Friday, January 12, 2007

Repeat, rehash, rethink

It came up in conversation recently, now that we are almost done with the program, would we do it the same way again? Would I continue to have a relationship with a man going through flight school with dreams of piloting or would I have broken it off before he started training? Would I have moved all the way to FL and given up all I had established in CA or stayed there while he was here? How did I feel about his training and how it infringed upon my life?

Reflecting back on everything, I think I would say yes, I would do it again. This has been a great experience for all of us and I can't imagine our lives any other way. Would other people make the same decision? Hard to say. Yes, it was risky, chucking it all and moving to FL with a guy I had been dating for a year who was chasing a dream. but for us, it worked. I know it could have gone horribly wrong, and I had a plan for that (well, kinda) but I was committed to working it out. I can't imagine what it would have been like to stay back in CA and never see him. Never be there to nag him into studying, share his successes, hear the gossip. I can't say for sure that we both would not have started wandering either. After all, it was a fairly new relationship.

The infringing upon my life is harder to explain. It is such a complicated thought to have to work through. Did I intend to get into a relationship with a man who would make my life more difficult? Who would be gone half the month or more? Who would end up dropping in and out of my life like a disneyland dad, always wanting to do fun stuff because he had time, despite my needing to stick to my routine because that's the only way to get everything done? No, I can't say as thought I was advertising for that when I was looking for a date. My life is completely different from what I thought it would end up like. Do I feel infringed upon or like I gave something up? No. I think that personally being ready for a change made all the difference. If I had been resistant to any step along our path, we would have halted and (he) would have called the whole thing off. But at the same time, how could I have dealt with myself knowing that I was preventing someone from achieving their dreams? Would I have felt better forcing him to stay in a high paying but mind numbing job just so I could have designer jeans? Would I have wanted him to do the same thing for me? I just can't imagine being in a relationship where one person would not make a sacrifice for the other. I was in that relationship and I left it.

A stuggles a lot with not being the provider for our family right now. I think it stems from his conservative religious. It's not that he feels I should be home while he earns all the $, but that he should be making more $ than me. Because he's the MAN. Whatever that shizz is all about. He's slowing being indocrinated to my feminist ways, feminism being a complete and utter mystery and assumed negative to him. Why should he have to be the main wage earner? He has no good reason to give for why it should be so. I expect to be treated as an equal and so should he. Why should the onus of having to earn all the money be put on him, just because he THE MAN? It's an ongoing discussion.

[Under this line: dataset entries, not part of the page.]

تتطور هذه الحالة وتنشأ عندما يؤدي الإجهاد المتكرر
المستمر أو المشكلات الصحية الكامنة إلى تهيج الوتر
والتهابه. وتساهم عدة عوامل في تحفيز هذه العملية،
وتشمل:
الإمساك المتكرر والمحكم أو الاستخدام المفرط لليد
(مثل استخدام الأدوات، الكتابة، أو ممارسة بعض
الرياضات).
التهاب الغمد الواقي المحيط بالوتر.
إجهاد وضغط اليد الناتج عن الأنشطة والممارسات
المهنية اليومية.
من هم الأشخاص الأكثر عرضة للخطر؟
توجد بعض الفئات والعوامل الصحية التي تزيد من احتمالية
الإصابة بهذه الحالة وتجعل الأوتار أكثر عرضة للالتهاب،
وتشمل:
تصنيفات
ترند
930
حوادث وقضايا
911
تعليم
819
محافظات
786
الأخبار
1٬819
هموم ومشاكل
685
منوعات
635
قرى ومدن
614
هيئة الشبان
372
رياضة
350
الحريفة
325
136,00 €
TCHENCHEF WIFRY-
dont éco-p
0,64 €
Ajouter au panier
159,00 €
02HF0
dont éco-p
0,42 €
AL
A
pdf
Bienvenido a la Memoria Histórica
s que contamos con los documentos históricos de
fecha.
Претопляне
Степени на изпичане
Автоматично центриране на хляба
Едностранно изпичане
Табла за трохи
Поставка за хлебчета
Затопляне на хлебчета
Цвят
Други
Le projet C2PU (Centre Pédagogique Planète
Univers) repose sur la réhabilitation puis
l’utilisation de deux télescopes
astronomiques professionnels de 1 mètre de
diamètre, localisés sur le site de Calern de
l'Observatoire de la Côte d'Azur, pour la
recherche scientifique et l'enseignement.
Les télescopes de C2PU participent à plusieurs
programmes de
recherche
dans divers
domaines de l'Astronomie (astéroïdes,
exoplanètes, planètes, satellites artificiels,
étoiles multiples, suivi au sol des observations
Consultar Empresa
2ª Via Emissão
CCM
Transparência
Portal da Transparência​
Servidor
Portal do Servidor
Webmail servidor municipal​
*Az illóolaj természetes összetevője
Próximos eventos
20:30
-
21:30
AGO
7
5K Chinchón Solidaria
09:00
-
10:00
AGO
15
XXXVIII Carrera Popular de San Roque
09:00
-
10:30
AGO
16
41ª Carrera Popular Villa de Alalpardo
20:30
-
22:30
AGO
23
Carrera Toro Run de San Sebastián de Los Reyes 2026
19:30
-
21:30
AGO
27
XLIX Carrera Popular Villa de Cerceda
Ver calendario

I found too, the A uses his family as a procrastination tool. He should be studying, but he feels guilty if he doesn't spend time with his family. This is probably the biggest (and only) negative to us being here with him. Of course I'd like to believe that if we weren't here, he'd be spending his time pining away for us, but that is neither here nor there. He's on to a good thing, because of course, who is going to stay, no you shouldn't be spending time with your family, you should be doing something that doesn't involve us. How can I call him on that? And I'm sure it ties in with the whole wage earner/family man complex as well. So instead, we carve out dedicated study time and family time, to help ease my fear and his allowance of family time cutting into study time.

Two tips I've come across to help ease family strain:

1. Find a place that is not home to study at. For us, if he's at home, we'll bother him, it's as simple as that. And set specific times to study

2. When selling off belongings or economizing to raise $ for flight school, translate everything into how many flight hours it will buy you. Makes the pain of separation slightly easier.